Could you reproduce the listing from its first line through the line containing "Transcribe the sheet", both lines included, changing "Moderate" to "Allegro" and leaving everything else as it is?

----

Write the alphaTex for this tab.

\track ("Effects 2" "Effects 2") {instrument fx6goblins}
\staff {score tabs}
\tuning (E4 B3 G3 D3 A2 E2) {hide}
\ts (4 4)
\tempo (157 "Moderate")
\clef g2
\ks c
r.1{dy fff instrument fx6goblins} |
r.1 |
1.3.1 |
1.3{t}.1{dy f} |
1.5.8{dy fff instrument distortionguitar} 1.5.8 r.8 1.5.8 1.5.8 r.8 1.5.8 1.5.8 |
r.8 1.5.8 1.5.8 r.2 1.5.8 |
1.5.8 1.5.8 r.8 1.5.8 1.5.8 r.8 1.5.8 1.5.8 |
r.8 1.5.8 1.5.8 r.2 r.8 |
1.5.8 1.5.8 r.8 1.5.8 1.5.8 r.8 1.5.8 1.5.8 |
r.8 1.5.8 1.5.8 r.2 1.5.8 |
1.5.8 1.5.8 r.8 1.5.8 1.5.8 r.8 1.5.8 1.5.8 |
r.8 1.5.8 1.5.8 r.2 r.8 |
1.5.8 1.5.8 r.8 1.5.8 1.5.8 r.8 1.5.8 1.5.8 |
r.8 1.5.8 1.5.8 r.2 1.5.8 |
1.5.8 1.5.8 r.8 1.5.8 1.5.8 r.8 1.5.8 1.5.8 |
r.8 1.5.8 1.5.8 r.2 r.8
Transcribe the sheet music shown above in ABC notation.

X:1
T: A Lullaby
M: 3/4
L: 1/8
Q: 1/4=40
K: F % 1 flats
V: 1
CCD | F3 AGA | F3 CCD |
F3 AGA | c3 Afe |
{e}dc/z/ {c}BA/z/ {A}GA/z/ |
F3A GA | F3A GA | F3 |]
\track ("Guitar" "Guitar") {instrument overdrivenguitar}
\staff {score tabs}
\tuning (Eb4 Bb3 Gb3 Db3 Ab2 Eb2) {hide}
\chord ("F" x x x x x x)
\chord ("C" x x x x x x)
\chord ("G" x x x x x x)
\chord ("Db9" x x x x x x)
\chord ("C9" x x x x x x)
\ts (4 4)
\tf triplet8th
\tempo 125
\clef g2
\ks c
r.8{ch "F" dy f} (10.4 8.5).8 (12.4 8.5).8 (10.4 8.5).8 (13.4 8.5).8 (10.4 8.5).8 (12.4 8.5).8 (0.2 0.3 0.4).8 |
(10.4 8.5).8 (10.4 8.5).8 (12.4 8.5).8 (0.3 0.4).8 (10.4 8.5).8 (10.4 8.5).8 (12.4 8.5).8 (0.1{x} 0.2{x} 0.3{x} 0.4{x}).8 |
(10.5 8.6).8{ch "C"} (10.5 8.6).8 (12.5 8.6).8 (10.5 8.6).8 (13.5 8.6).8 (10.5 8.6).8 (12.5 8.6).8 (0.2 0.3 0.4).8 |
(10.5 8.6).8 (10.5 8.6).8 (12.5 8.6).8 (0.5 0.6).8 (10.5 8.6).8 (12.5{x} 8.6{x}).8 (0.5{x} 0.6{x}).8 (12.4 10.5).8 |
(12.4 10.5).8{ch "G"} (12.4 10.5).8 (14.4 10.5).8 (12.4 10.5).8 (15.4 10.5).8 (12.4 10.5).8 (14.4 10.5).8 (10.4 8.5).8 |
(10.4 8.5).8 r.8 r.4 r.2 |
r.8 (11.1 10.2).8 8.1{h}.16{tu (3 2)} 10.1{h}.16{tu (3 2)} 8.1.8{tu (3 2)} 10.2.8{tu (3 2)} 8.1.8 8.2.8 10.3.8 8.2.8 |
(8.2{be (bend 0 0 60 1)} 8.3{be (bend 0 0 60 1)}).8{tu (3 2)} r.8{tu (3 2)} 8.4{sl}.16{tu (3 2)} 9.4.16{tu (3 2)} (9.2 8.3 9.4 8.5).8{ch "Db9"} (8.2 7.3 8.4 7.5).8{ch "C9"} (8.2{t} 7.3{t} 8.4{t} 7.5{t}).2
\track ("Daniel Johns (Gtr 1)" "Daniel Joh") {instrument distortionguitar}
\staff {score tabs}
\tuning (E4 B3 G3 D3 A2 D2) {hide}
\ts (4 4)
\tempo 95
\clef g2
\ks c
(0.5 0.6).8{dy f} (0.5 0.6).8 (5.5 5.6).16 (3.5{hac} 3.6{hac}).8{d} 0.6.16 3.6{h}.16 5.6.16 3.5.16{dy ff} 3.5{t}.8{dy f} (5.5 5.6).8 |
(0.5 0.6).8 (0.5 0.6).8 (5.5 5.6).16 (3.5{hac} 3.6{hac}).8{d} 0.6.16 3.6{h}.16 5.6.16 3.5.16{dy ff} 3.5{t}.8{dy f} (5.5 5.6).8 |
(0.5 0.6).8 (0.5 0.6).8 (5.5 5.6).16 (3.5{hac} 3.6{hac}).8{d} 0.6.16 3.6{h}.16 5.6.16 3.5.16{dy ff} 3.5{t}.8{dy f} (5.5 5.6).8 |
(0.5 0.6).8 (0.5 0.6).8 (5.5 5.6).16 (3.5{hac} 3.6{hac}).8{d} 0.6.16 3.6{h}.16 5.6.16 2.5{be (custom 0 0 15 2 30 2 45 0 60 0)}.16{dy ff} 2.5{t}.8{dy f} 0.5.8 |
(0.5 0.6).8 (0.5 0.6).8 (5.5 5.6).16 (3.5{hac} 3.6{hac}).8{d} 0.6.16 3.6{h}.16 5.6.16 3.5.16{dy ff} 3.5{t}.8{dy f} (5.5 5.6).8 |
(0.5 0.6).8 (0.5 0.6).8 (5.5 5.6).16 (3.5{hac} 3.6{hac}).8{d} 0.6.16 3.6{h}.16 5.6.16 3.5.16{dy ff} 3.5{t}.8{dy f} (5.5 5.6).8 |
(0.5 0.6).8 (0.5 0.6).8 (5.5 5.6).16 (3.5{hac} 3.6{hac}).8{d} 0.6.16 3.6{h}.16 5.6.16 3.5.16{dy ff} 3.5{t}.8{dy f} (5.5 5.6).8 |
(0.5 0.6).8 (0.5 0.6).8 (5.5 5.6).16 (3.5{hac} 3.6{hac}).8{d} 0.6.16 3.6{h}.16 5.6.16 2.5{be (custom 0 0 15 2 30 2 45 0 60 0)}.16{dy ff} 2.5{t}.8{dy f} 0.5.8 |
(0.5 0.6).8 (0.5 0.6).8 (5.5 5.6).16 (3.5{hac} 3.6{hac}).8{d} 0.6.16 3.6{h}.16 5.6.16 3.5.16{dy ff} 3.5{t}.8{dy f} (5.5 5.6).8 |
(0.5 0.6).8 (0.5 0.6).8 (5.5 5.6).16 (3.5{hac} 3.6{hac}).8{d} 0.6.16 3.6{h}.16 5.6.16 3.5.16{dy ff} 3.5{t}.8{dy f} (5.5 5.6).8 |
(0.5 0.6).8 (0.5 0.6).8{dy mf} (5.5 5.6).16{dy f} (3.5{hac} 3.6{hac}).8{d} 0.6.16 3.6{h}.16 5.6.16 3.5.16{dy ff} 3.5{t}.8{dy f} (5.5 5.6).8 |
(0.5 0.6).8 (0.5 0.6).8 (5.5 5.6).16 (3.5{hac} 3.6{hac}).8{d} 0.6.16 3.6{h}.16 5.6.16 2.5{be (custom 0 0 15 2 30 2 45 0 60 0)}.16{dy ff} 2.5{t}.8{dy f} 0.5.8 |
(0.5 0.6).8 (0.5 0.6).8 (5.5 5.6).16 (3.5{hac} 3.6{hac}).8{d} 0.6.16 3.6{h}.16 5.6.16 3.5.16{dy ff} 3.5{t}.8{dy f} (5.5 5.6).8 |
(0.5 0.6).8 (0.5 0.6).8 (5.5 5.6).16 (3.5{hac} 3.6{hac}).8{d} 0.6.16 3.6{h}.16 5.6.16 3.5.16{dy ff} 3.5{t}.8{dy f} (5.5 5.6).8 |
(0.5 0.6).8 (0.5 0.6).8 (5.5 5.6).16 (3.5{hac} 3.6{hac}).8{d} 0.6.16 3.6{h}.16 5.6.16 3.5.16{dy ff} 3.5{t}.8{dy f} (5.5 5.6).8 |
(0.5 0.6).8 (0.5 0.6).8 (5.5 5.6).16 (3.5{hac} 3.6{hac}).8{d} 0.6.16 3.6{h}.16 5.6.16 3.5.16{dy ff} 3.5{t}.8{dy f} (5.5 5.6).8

----

### Full solution
Write the alphaTex for this tab.

\track ("Effects 2" "Effects 2") {instrument fx6goblins}
\staff {score tabs}
\tuning (E4 B3 G3 D3 A2 E2) {hide}
\ts (4 4)
\tempo (157 "Allegro")
\clef g2
\ks c
r.1{dy fff instrument fx6goblins} |
r.1 |
1.3.1 |
1.3{t}.1{dy f} |
1.5.8{dy fff instrument distortionguitar} 1.5.8 r.8 1.5.8 1.5.8 r.8 1.5.8 1.5.8 |
r.8 1.5.8 1.5.8 r.2 1.5.8 |
1.5.8 1.5.8 r.8 1.5.8 1.5.8 r.8 1.5.8 1.5.8 |
r.8 1.5.8 1.5.8 r.2 r.8 |
1.5.8 1.5.8 r.8 1.5.8 1.5.8 r.8 1.5.8 1.5.8 |
r.8 1.5.8 1.5.8 r.2 1.5.8 |
1.5.8 1.5.8 r.8 1.5.8 1.5.8 r.8 1.5.8 1.5.8 |
r.8 1.5.8 1.5.8 r.2 r.8 |
1.5.8 1.5.8 r.8 1.5.8 1.5.8 r.8 1.5.8 1.5.8 |
r.8 1.5.8 1.5.8 r.2 1.5.8 |
1.5.8 1.5.8 r.8 1.5.8 1.5.8 r.8 1.5.8 1.5.8 |
r.8 1.5.8 1.5.8 r.2 r.8
Transcribe the sheet music shown above in ABC notation.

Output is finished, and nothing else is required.